Brulte campaigned for the 1990 term limits measure but says he's willing to make a change now that he has seen it play out. He supports Proposition 28, saying "I believe in term limits. I think this fixes them a little bit."
Powerful groups no longer are afraid to throw their weight around against leaders who are inexperienced or nearly termed out, he said.
The California Teachers Association, for example, sent fliers to voters in then-Senate President Pro Tem Don Perata's district in 2005, hammering him by declaring that the Democrat wanted to cut school funding.
"That was designed to show every member of the Legislature that if they're willing to go after Don Perata, who's the pro tem, they're willing to go after you," Brulte said.
Current Assembly Speaker John A. Perez, a Democrat, and Senate President Pro Tem Darrell Steinberg cannot serve in the Legislature past 2014, allowing them leadership tenure of up to five and six years, respectively. Proposition 28 would not apply to current legislators.
By comparison, Brown served as Assembly speaker for 15 years, from 1981 to 1995. His counterpart in the Senate, Democrat David Roberti, led that house for 13 years, from 1981 to 1994.
Two of the past three Assembly speakers, Fabian Nunez and Perez, were elected leaders at the end of their freshman year because of the current six-year term limit and a desire by members for longevity at the top.
Ted Costa of People's Advocate, a political watchdog organization, agrees with Brown that longevity would allow legislative leaders to develop closer Capitol ties - but says that's precisely what's wrong with a 12-year leader.
"That's a long time to become palsy-walsy with the lobbyists," Costa said.
Fleischman agreed, saying, "The priority would go back to these personal relationships that created the phenomenon of Willie Brown.

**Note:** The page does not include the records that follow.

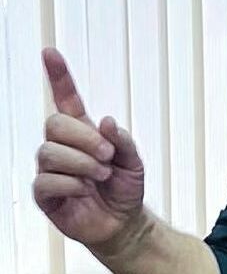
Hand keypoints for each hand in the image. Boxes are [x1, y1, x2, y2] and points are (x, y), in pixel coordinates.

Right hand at [33, 48, 145, 252]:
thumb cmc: (126, 187)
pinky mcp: (45, 194)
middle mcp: (62, 147)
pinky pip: (45, 181)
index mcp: (83, 132)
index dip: (59, 75)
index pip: (66, 99)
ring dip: (81, 163)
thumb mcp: (135, 162)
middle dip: (84, 137)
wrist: (123, 222)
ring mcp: (51, 169)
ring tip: (101, 176)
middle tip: (108, 155)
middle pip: (54, 123)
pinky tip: (84, 191)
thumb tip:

We don't think that good legislating comes from entrenched incumbents getting more comfortable with lobbyists."
Dan Schnur, director of the Jesse M. Unruh Institute of Politics at the University of Southern California, said Proposition 28's likely effect would be that leaders would serve about the same number of years that they do now but not get chosen until they are experienced lawmakers.
Prior to term limits, legislative leaders tended to be Capitol veterans. Brown, for example, served in the Assembly for 15 years before ascending to the speakership.

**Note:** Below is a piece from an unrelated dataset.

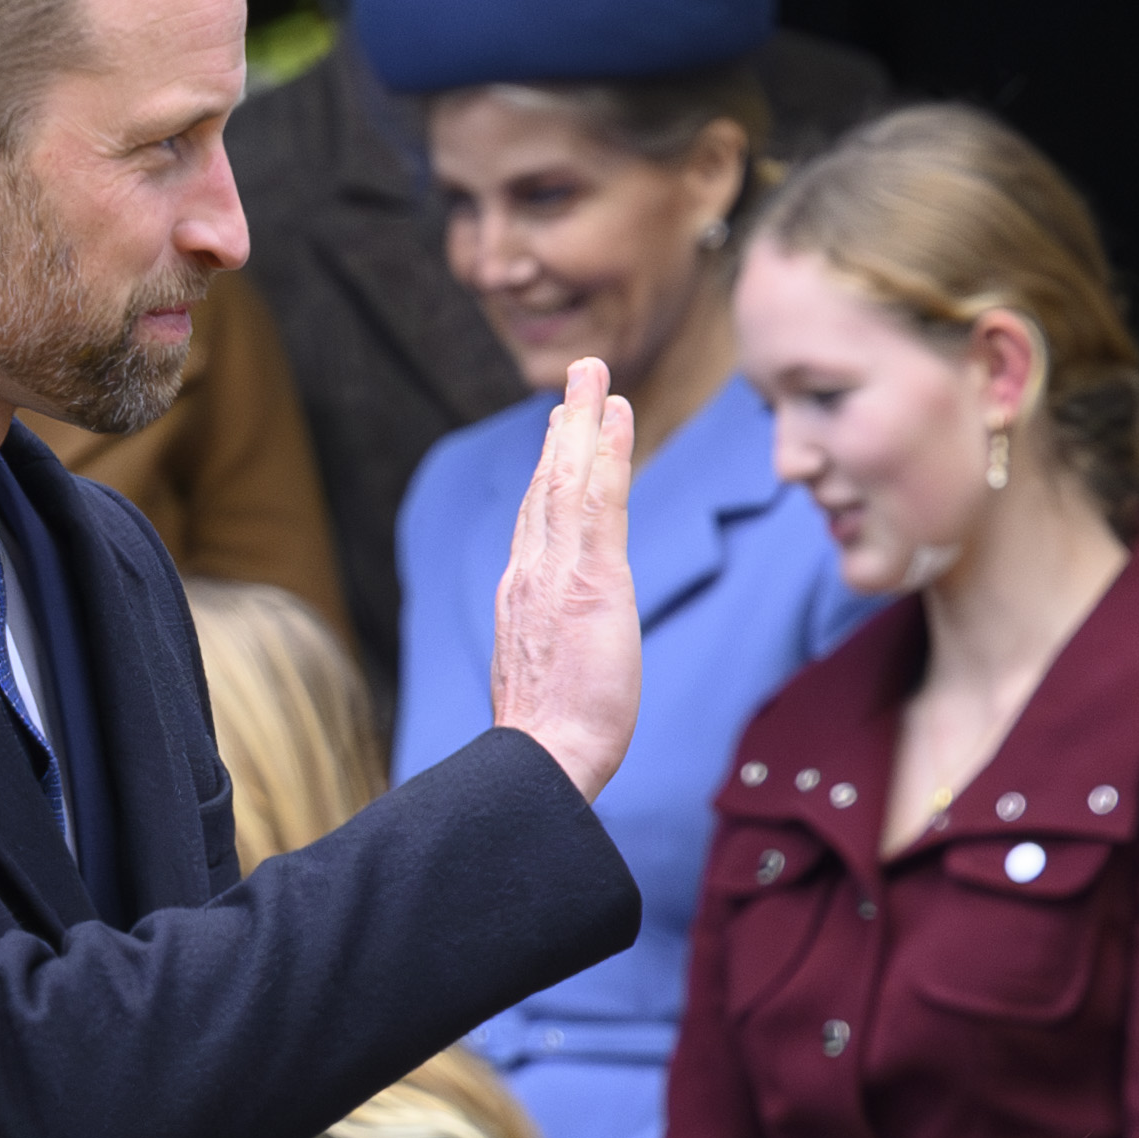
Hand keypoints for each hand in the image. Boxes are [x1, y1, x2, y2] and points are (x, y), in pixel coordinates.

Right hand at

If Proposition 28 passes, Schnur said, "It's hard to imagine a circumstance under which a caucus turns to a new, relatively unknown quantity and bestows that kind of responsibility on him."
Roberti has taken no position on Proposition 28. He would like to see even longer term limits - 16 or 20 years, perhaps.

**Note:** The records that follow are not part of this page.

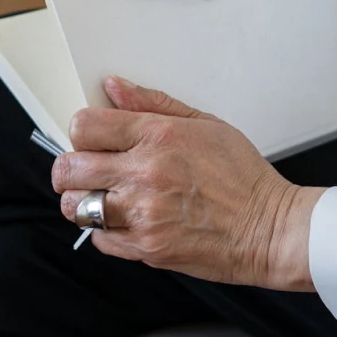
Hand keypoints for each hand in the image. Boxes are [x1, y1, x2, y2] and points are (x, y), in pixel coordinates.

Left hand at [52, 77, 325, 289]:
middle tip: (89, 166)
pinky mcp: (145, 249)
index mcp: (158, 136)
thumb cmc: (242, 175)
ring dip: (82, 199)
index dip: (82, 129)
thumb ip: (153, 103)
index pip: (85, 126)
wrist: (268, 228)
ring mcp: (142, 215)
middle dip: (72, 165)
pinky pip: (99, 238)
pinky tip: (126, 217)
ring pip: (75, 206)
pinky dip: (105, 228)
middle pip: (68, 168)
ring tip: (104, 194)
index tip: (92, 135)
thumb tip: (113, 87)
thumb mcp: (205, 123)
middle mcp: (145, 174)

Experienced legislative leadership is an asset, but it should be tempered with the threat of overthrow, which is not likely to occur if lawmakers' careers are so short that they're afraid to risk being tarred by a failed coup, Roberti said.
Fleischman countered that loosening current term limits would backfire by having the opposite effect, making lawmakers less willing to challenge a leader who could retaliate for many years.
Both Pete Schabarum and Lew Uhler, leaders in the 1990 drive to impose term limits, said they're concerned Proposition 28 would enable leaders to exercise power far longer.
"Current term limits ain't broke, don't fix them," said Uhler, president of the National Tax Limitation Committee.
But Schabarum said he is leaning toward voting yes on Proposition 28 because it retains a finite cap on terms while making limited changes in hopes of boosting legislative performance that he feels has been dismal.
"Leaning is a good word," Schabarum said. "But I haven't fallen over the hill."